● **Document**:
● ● ●
Written by Clark Allison | Apr 26, 2026 1:39:15 PM

Most California living trusts do a good job of keeping assets out of probate. What they often fail to do is protect your children's inheritance from divorce and creditors after you're gone. Those are two different problems, and a basic living trust only solves one of them.

For El Dorado Hills families, that gap is worth closing. The fix is straightforward.  You need to include asset protection trust provisions for your children in your living trust.

What Happens When You Leave Money Outright to Your Children

Imagine your daughter, Emily, inherits $500,000 from your estate when she's 35. She's responsible. She has a good job. She's been married for eight years. You trust her completely.

She deposits the money into the joint checking account she shares with her husband while she figures out what to do with it. Without her knowing, the deposit converted her separate property inheritance into community property. If she and her husband divorce five years later, he could have a legitimate claim to half of it.

That's not what you intended. It's not what she would have wanted either. But it happens, and it happens to families in El Dorado Hills who spent decades building exactly the kind of estate worth protecting.

This is the gap that asset protection trusts are designed to close.

The Problem With Outright Distributions

When a living trust leaves assets to children "outright," it means the trustee writes a check and the job is done. The assets are now in your child's name with no restrictions.

That simplicity is also the vulnerability. Once the money is in your child's hands, it is subject to:

Divorce claims. California is a community property state. Inheritances are separate property, but that status can be lost quickly if the money gets commingled with community property. The joint checking account example above is real, but it can b easily prevented.

Lawsuits and creditors. If your son is a contractor, a physician, a business owner, or just someone who gets into a car accident, inherited assets in his own name are reachable by a plaintiff or creditor. The money you spent a lifetime building is now in play.
● ● ●
● **Data lines**:

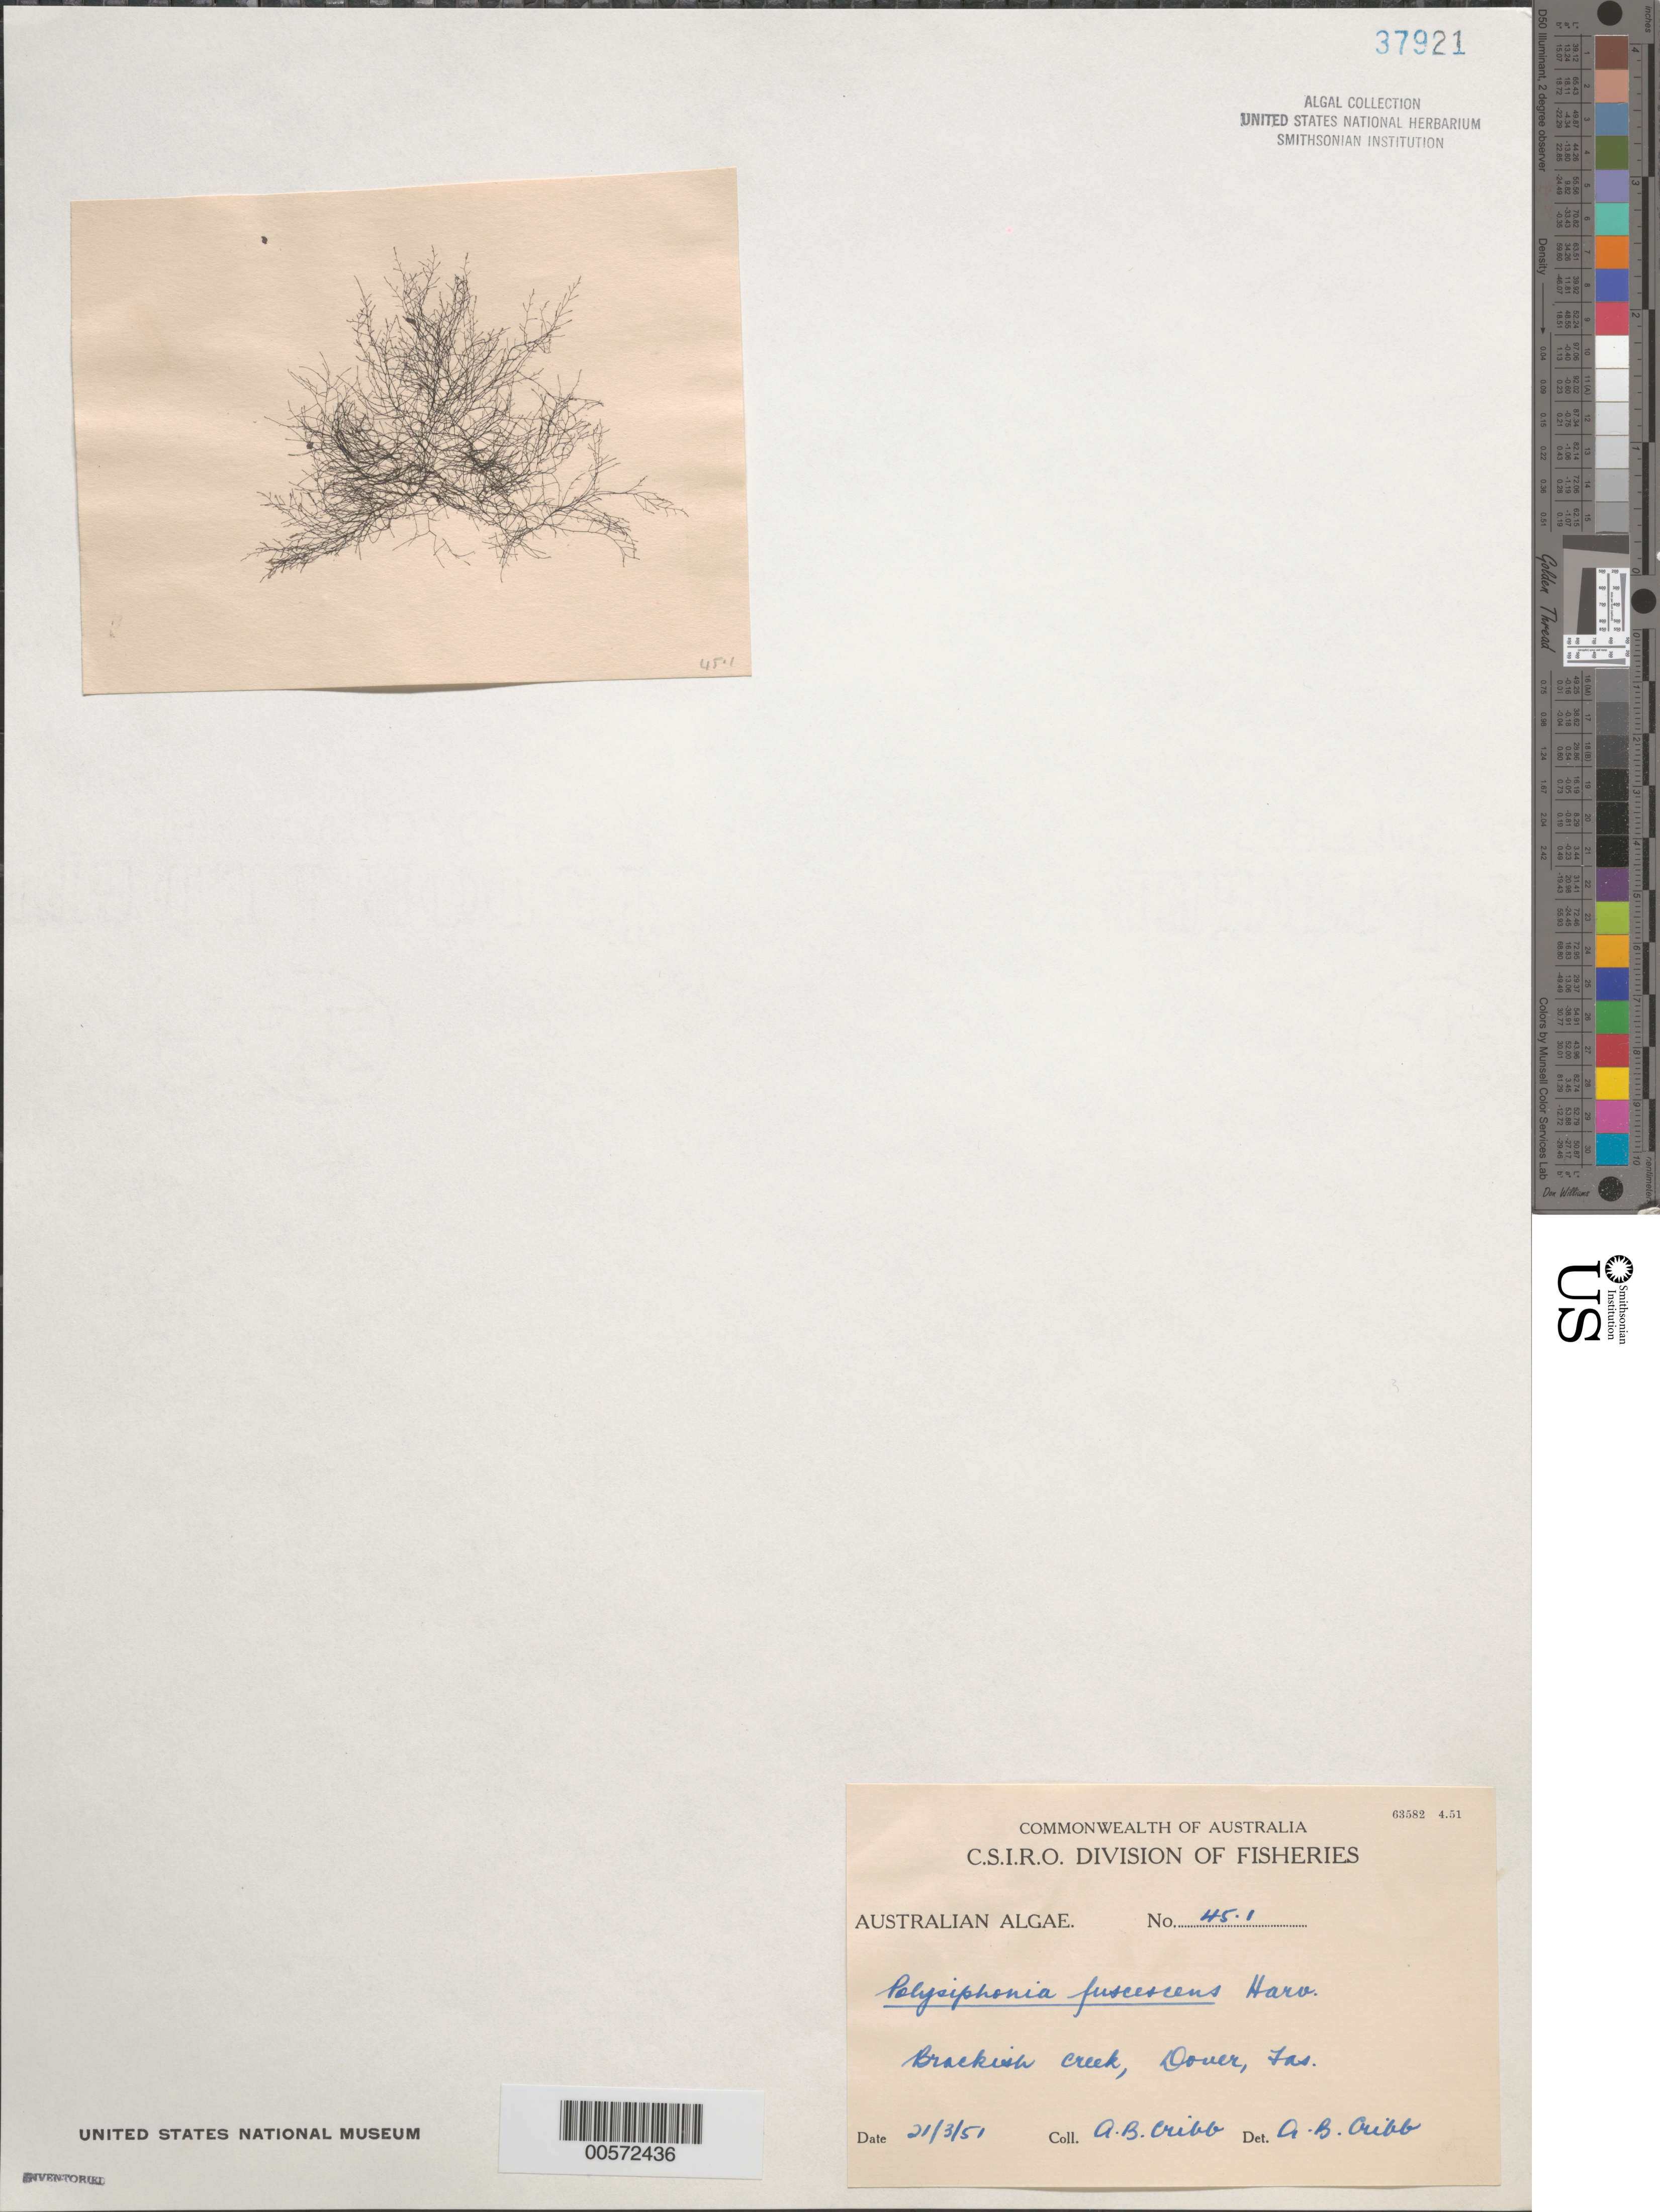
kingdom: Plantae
● ● ●
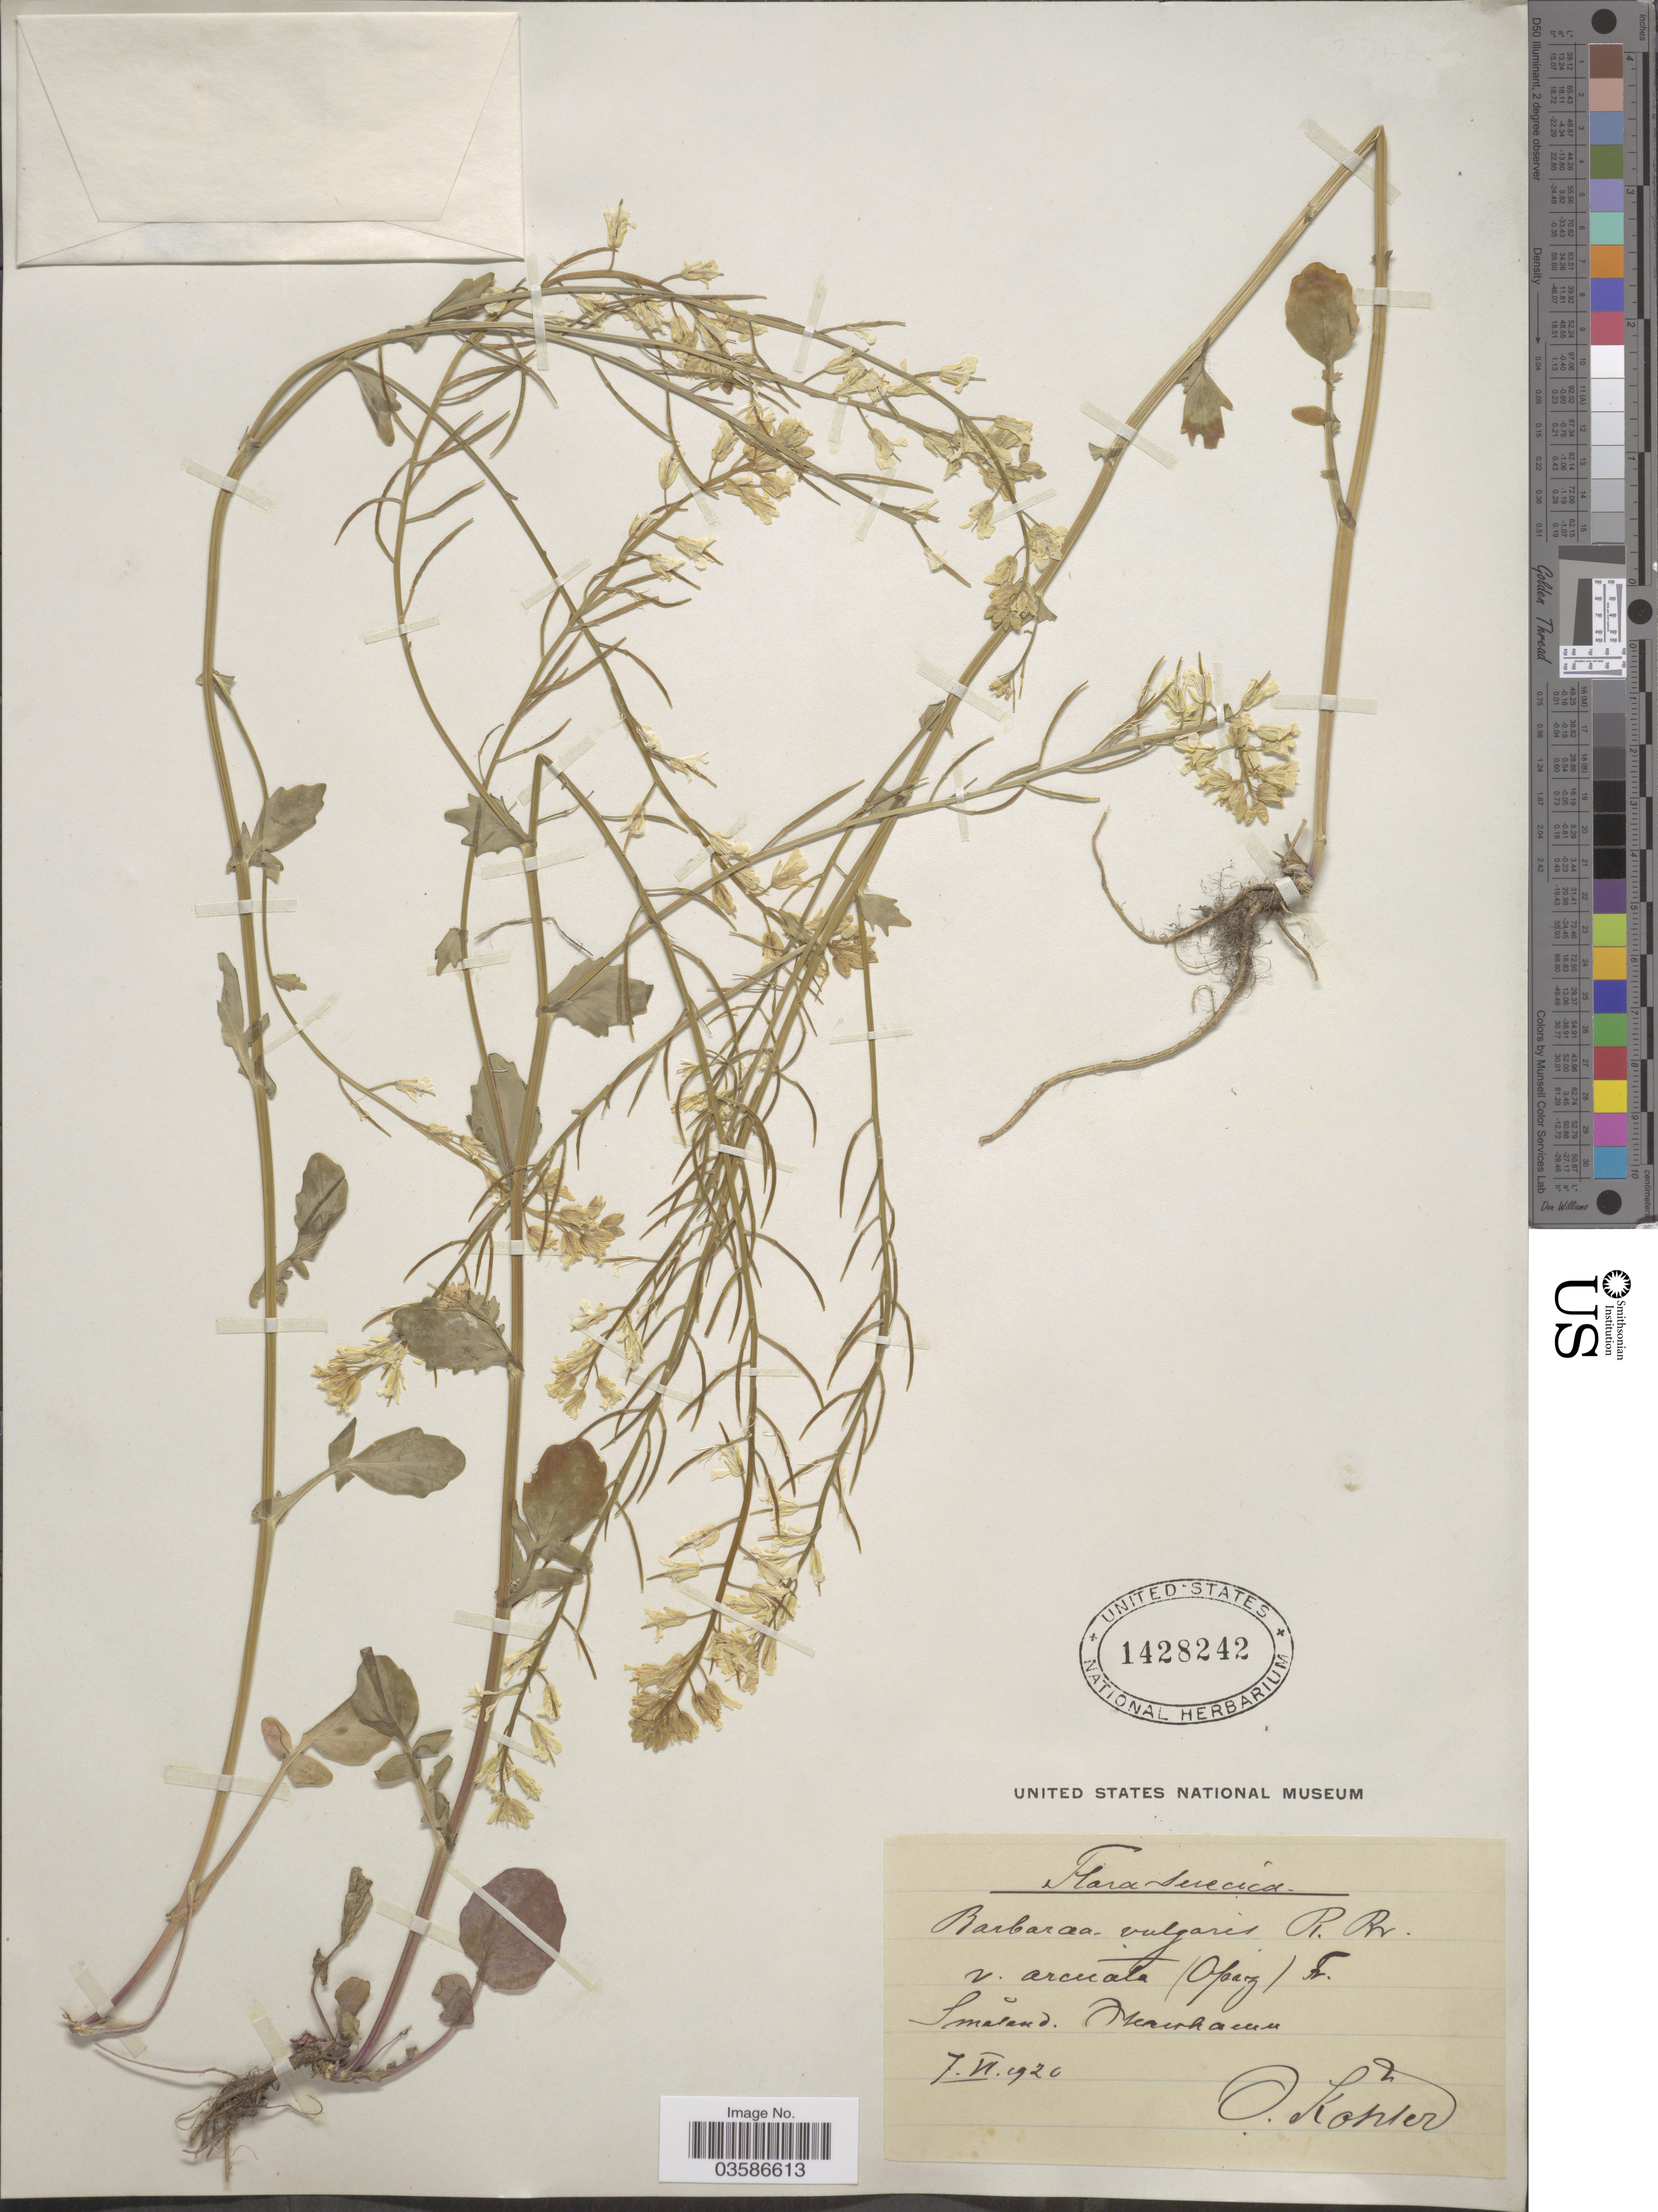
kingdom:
● ● ●
● **Problem 1**: Print the portion of the living trust article that starts at the words "The Problem With" and ends after the words "with no restrictions.".
● **Problem 2**: Carry on the article about protecting children's inheritances in a living trust, picking up right after its last sentence.

● **Final answer 1**:
The Problem With Outright Distributions

When a living trust leaves assets to children "outright," it means the trustee writes a check and the job is done. The assets are now in your child's name with no restrictions.

● **Final answer 2**:
Their spouse's creditors. Even if your child is careful, their spouse may not be. Assets held jointly or in a community property environment can be exposed to the other spouse's individual debts.

An outright distribution gives your child complete flexibility and zero protection. For some families and some amounts, that's fine. For most El Dorado Hills families who've worked hard to build a meaningful estate, it's not optimal.

How Asset Protection Trusts Work

An asset protection trust is a trust that springs out of your living trust when you die. Instead of distributing Emily's share to her outright, your trust says something like this:

Hold Emily's share in trust for her benefit. The trustee may distribute income and principal to Emily for her health, education, maintenance, and support. When Emily turns 25, she may serve as her own trustee.

That's it. Simple language. Broad standard. No complicated conditions or restrictions on Emily's life.

Here's what that structure accomplishes:

The assets stay out of Emily's name. They're in trust for her benefit, which means they're legally separate from her personal assets and her marital estate. Commingling isn't a risk because the inheritance never lands in her personal account in the first place.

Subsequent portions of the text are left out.